I found myself daydreaming about this when playing Fracture, a third-person shooter that arms players with the Entrencher: a sci-fi weapon that can either gouge pits into the earth or raise it up into mounds. (It seems the only way first- and third-person shooters can distinguish themselves anymore is by concocting some bizarre new weapon for the players' arsenal.) The ability to reshape terrain on the fly is an attention-grabbing, fresh concept, and something that raises a player's expectations — but it ends up superficially realized, scarcely used, and then buried under 40 tons of stale ideas for good measure. Like the Maya and the wheel: there was an interesting idea sitting there, but the developers never figured out anything to do with it.

It took me about half the game to finally realize this, after hours of expecting Fracture to be just a little cleverer than it actually is. One easy example: early in the game you encounter the first boss: a hulking biomonster that attacks by either charging or rolling a huge glowing boulder in your direction. Watching the thing's boulders follow the contours of the ground, I was sure the strategy for beating him would somehow involve using my nifty new Entrencher to turn his projectiles against him. So I ducked and weaved around the behemoth's attacks, expertly sculpting the terrain to guide his boulders right back into him, over and over... only to slowly realize it wasn't doing anything to him at all. Turns out, all I had to do was shoot him. The same way I've been shooting big monsters in games for, oh, a quarter-century now.

What is this Entrencher for, again?

It's not just lacking imagination in the game-play department: every single aspect of the game is similarly uninspired or worse. The player controls clichéd sci-fi videogame hero Jet Brody — a bald space marine who looks exactly like characters in a dozen other games (and so forgettable I actually had to look his name up, even after playing through the whole damn game). He takes orders from a gruff African American colonel who astonishingly isn't chomping a cigar or threatening to PT enlisted men until they die, and the main villain used to be a good guy... until he went crazy.
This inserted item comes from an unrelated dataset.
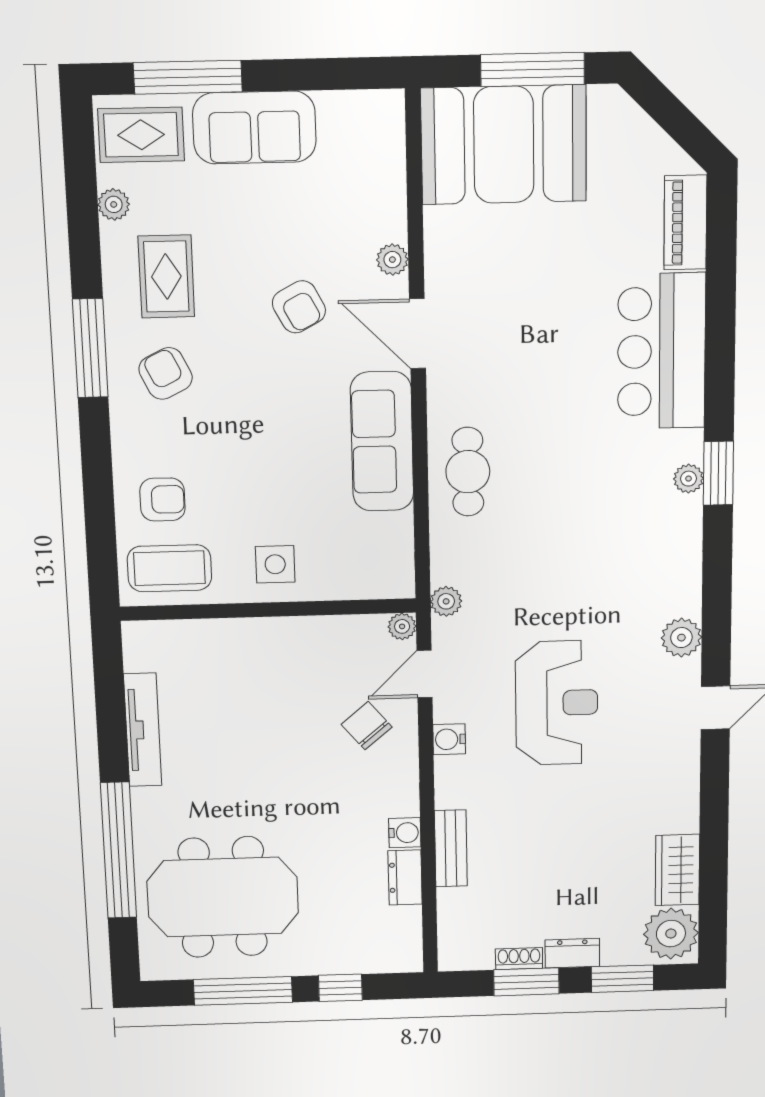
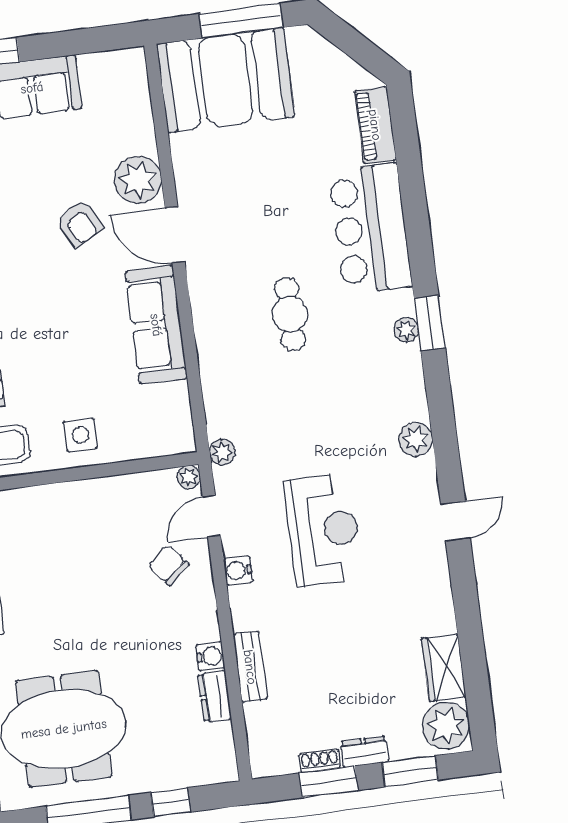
plant: (392, 260) -> (138, 180), width x1.87, depth x1.87
cafe table: (468, 472) -> (290, 314), moved
plant: (681, 638) -> (416, 439), moved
The game even cribs from itself: I'm almost positive there's an entire in-game conversation that's repeated — word for word — twice, a few hours apart. I'd double-check if it didn't mean having to play through it again.

Everything about Fracture just looks and feels like a generic, made-up action game that some teenager would be playing in the background of a romantic comedy. That it's clunky to boot (your crosshairs are more or less meaningless, your shots regularly hitting whatever low cover is in front of you) and culminates in one of the most infuriatingly annoying final boss battles in recent memory (and a palate-swap enemy to boot) makes it tough to say much of anything nice about Fracture. The moral of this story is: One good idea isn't enough... especially if you don't even do anything with it.